Arlette Torres en una portada, sonriendo

Entrevista | Arlette Torres fala sobre sua trajetória artística, a importância da cultura e muito mais

A atriz venezuelana nos conta, com exclusividade, sobre seus projetos, a história de sua carreira e como foi interpretar, por duas vezes, um personagem LGBTQI+

Para leer la entrevista completa con Arlette Torres en español, haga clic AQUÍ.

Arlette Torres é uma artista que sempre esteve rodeada de arte. Influenciada pela família, que conta com um pai ator (José Torres), uma mãe jornalista e irmãos músicos, sempre esteve nos grupos de teatro da escola e mesmo muito jovem, já fazia suas próprias peças teatrais. “Quando eu tinha cerca de 6 ou 7 anos, criei e produzi minhas próprias obras teatrais com crianças que também moravam no meu bairro . Então eu poderia praticamente dizer que este foi, sem querer, meu primeiro ‘trabalho autônomo’ (risos)”, diz a artista.

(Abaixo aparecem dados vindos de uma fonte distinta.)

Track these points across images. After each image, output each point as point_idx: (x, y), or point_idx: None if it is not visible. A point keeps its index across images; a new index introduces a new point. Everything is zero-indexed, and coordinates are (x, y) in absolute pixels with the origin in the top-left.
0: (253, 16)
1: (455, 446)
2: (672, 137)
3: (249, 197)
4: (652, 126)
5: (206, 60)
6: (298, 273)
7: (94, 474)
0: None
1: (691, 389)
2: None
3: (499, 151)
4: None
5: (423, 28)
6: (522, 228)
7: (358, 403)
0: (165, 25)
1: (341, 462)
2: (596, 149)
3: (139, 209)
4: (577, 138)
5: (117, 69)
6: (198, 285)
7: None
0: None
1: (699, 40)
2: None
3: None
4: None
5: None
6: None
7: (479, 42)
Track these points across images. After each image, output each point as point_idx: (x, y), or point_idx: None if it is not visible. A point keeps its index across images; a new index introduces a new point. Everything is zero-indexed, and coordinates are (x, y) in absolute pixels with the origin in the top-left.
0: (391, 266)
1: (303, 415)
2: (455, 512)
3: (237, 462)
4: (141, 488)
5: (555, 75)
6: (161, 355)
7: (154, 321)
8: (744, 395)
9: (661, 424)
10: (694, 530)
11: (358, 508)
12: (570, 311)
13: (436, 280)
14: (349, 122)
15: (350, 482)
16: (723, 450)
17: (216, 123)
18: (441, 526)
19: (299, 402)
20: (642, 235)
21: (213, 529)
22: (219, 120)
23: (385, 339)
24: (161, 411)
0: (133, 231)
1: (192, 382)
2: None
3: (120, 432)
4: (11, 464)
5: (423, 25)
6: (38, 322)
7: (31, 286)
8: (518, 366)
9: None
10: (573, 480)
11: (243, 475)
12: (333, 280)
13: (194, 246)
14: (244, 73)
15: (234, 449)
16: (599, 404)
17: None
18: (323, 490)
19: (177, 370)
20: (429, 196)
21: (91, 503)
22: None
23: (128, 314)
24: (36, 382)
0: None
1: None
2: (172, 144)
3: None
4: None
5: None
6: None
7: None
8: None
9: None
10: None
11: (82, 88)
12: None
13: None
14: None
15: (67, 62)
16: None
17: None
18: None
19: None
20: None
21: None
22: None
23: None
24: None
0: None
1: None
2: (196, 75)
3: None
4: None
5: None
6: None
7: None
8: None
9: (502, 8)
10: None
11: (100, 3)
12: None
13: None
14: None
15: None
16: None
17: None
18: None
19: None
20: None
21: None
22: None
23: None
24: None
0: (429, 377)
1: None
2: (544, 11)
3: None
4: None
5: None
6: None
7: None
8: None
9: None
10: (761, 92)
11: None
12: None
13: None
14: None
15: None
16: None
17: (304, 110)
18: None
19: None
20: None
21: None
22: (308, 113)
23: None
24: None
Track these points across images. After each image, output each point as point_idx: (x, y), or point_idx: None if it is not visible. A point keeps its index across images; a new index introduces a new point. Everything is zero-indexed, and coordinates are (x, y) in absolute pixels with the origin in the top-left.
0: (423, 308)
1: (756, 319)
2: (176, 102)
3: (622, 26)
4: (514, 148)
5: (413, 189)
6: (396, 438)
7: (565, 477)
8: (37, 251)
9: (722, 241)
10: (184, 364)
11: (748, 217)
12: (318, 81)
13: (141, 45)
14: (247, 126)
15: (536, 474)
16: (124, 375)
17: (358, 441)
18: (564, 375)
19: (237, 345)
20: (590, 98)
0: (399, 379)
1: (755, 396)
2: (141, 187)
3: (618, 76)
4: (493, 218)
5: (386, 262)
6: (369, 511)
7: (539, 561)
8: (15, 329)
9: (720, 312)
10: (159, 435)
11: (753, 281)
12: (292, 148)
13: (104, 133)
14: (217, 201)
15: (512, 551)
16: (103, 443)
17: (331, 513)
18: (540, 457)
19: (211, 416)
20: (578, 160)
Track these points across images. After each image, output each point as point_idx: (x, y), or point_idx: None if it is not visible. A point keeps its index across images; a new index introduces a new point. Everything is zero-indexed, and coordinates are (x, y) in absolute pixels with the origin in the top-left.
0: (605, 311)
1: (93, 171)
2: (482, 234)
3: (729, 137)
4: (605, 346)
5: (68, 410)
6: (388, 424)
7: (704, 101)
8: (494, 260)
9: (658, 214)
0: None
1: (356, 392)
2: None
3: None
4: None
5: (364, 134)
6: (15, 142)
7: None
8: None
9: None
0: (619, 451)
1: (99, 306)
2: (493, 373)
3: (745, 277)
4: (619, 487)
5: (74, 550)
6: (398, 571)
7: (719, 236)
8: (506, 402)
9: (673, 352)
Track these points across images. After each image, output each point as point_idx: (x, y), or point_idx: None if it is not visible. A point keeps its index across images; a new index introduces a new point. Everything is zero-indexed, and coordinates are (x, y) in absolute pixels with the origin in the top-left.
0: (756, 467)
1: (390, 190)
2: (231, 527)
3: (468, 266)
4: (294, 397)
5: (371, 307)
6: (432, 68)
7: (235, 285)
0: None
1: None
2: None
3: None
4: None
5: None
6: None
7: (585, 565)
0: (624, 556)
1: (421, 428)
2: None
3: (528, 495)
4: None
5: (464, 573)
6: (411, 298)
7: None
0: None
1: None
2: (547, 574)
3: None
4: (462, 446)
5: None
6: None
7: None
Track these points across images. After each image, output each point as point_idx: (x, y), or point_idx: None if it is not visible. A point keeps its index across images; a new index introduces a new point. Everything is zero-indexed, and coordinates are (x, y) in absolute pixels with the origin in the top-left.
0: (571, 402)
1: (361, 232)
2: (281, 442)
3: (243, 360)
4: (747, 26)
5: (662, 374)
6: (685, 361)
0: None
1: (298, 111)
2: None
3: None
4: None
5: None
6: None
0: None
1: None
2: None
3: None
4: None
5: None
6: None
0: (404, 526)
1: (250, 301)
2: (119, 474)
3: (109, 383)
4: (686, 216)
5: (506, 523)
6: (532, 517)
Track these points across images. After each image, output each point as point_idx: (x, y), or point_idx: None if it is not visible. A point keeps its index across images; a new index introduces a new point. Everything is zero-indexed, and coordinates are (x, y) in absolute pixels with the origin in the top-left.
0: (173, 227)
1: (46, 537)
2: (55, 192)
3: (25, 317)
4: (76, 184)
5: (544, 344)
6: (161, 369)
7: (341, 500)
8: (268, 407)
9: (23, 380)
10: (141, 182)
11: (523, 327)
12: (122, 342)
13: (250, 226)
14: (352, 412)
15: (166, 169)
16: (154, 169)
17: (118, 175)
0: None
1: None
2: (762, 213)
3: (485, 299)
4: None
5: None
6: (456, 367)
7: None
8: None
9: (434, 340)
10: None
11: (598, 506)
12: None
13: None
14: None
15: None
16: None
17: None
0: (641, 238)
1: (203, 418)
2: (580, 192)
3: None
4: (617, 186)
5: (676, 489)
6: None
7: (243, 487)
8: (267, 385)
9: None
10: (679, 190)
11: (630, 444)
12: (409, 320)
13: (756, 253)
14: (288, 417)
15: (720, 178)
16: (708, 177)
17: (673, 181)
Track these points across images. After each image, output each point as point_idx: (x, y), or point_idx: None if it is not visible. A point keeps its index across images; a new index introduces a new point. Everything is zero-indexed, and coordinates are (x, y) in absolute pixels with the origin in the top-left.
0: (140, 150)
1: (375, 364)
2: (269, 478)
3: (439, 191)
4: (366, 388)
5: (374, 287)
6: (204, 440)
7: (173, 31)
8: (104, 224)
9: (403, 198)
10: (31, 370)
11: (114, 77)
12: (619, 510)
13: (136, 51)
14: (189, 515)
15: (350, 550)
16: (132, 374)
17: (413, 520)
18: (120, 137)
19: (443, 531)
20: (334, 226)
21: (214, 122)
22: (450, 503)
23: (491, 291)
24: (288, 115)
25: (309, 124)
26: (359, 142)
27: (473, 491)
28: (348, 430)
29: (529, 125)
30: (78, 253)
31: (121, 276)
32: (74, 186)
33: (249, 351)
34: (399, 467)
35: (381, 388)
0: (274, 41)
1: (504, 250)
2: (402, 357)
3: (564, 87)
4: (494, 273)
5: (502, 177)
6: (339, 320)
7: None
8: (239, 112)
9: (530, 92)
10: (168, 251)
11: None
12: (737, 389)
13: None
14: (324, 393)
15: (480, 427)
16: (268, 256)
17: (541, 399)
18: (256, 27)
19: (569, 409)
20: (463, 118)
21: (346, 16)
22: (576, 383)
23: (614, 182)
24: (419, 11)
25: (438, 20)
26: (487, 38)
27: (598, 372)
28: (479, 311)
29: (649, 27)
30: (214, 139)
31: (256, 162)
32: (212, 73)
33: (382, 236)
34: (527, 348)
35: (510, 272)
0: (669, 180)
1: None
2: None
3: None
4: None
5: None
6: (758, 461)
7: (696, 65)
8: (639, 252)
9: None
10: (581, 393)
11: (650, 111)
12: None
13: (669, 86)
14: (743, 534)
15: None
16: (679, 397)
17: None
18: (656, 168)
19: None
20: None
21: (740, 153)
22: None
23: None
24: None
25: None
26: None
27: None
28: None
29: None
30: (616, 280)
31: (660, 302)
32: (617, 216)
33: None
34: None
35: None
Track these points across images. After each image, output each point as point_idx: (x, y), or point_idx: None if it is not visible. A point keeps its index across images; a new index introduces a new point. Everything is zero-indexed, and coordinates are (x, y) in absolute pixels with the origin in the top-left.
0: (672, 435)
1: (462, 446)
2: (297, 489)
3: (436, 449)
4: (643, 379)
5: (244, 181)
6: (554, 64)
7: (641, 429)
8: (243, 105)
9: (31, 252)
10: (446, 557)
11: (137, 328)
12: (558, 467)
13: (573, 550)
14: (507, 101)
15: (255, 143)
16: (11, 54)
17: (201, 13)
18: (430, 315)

A atriz venezuelana começou sua carreira em produções teatrais, como integrante do elenco fixo do Teatro Universitario para Niños El Chichón (Teatro para Crianças da Universidade El Chichón) e do grupo Escena de Caracas, e iniciou a carreira no audiovisual em novelas, até chegar ao cinema, no filme Maroa (2006), que guarda com muito carinho na memória.

Arlette Torres aparece sorrindo
Divulgação: Arlette Torres via Instagram

Embora atuar seja sua paixão, ela relata que, no início, não achava que iria continuar na carreira, como profissão, mas não tinha mesmo como escapar. “Achava que não ia me dedicar formalmente a isso (interpretação); Porém, em 2005 decidi prestar atenção na minha voz interior, ouvir a minha intuição e me dedicar a fazer o que eu realmente amo e me dedicar profissionalmente. Então, viajei para a Espanha para continuar treinando e abrir novos horizontes”, comenta.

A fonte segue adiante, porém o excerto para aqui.